A slide into recession at a time when the US economy is also expected to run out of steam in 2019 would make for a scary global economy. China will not be launching a 2009- type of stimulus any time soon.

You are obviously very negative on the United States. I am very worried about the US political leadership, Trump’s administration and its economic policies. It has made a lot of mistakes in her relations with China, and it looks like it is repeating the same mistakes and unnecessarily worsening an already weak global economy.

You’ve always been bullish on China. Can you provide a snapshot on China’s growth phase and what to look forward to?The past 40 years of China’s transformation have been breathtaking.
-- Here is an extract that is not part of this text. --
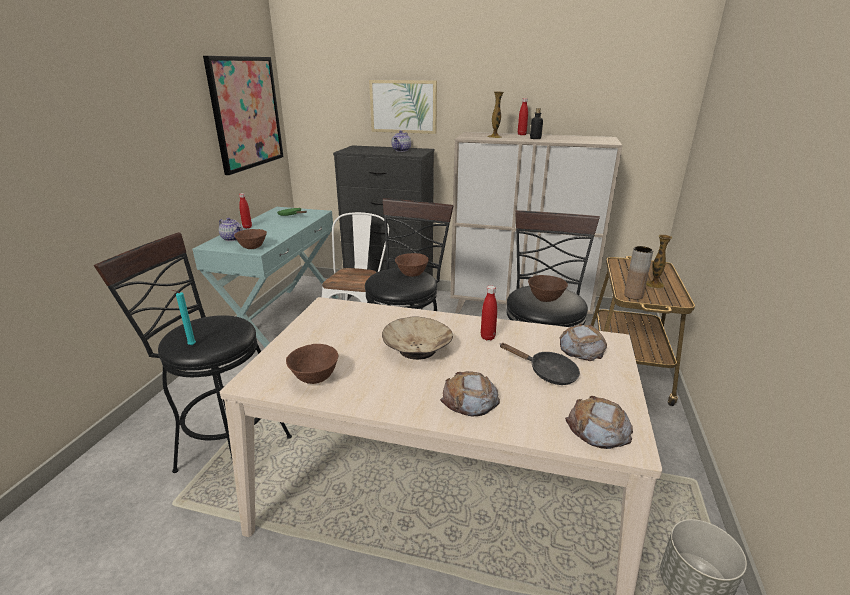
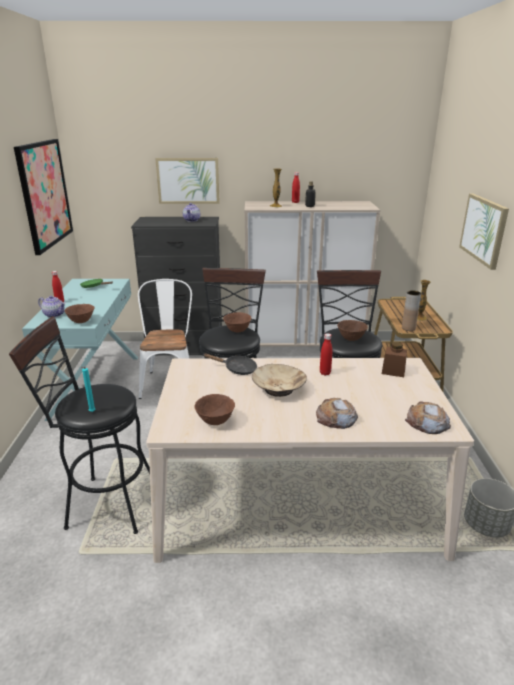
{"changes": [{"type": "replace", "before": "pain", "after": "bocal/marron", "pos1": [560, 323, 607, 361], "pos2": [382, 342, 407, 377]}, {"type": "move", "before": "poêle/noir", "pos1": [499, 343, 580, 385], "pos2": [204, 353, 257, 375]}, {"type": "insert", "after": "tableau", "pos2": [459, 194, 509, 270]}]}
To me, the next 40 years will be even more exciting and will be very rewarding for those who can take a long-term view.

What is your personal conclusion on Malaysia politically and economically?People say that an enemy of your enemy is your friend. I would say that when the common enemy disappears, the old enemies will re-appear. In Malaysia’s political landscape, I see “old crooks, new crooks, regular crooks”.

Malaysia needs to take a truly new direction. We are still practising race-based politics and until we truly embrace and live by meritocracy, we cannot expect our fortunes to change. How can expect greatness if our own attitude is still to side with mediocrity.

I feel that nothing has really changed. Besides, there is no clear division of responsibilities between the Finance Ministry and Economic Affairs Ministry. With such obscurity, how can the country deal with the next economic crisis?

People may call me a pessimist, but I feel that Malaysia has reached the point of no return.